** Opening Excerpt block **

Out of hundreds of contestants, only 200 won the local selection, having 1 or no X-es. The jury decided only 48 finalists. According to Pro TV's website, each contestant that qualified for the semifinals, were voted by the general public through text messages.
The semi-finals were broadcast in four editions: In 1 April, 2 April respectively 8–9 April 2011. In each edition, twelve contestants had to pass the juries and get as many votes from the general public in order to proceed further to the finals, the last step to the grand prize.
Twelve acts were qualified for the grand final. The votes were given only by phone or sms, the voting started after the last semifinal, stopped during the final performances, and started again after the last performance.

** Closing Excerpt block **
** Opening Data excerpts block **

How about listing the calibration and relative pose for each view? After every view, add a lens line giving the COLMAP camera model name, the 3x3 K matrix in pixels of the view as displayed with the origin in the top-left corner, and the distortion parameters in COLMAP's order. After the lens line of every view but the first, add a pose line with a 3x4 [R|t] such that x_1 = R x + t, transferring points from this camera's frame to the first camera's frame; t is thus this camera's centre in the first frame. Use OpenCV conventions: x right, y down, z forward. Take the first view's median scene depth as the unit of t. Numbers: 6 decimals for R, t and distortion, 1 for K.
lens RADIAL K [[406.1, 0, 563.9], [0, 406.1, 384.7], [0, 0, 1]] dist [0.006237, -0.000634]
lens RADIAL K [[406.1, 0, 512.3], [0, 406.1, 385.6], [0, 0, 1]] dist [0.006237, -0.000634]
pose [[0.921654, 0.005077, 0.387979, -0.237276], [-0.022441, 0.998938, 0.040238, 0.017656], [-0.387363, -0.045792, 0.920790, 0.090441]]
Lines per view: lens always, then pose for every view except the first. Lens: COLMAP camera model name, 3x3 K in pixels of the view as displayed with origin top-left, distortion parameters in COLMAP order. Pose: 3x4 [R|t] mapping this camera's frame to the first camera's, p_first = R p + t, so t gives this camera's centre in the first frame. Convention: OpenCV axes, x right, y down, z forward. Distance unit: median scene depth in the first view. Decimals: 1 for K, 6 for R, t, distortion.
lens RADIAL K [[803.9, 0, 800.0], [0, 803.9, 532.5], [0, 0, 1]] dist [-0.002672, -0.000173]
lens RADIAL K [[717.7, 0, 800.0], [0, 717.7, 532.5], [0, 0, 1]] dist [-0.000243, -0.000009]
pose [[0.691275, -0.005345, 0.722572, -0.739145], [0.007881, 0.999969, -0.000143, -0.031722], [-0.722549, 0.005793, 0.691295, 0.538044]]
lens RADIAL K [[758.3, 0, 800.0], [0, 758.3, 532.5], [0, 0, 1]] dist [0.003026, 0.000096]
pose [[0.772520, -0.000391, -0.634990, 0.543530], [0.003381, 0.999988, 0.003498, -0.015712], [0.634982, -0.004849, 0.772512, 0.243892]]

** Closing Data excerpts block **

_Requirement 1_: In the talent-show excerpt, why did the twelve contestants in each semifinal edition have to pass the juries and win as many public votes as possible? Answer in one to three sentences.
_Requirement 2_: Can you repeat the stretch of the talent-show excerpt from "Out of hundreds" through "through text messages."?

_Task answer 1_: They had to do so to proceed further to the finals, which were the last step to the grand prize.

_Task answer 2_:
Out of hundreds of contestants, only 200 won the local selection, having 1 or no X-es. The jury decided only 48 finalists. According to Pro TV's website, each contestant that qualified for the semifinals, were voted by the general public through text messages.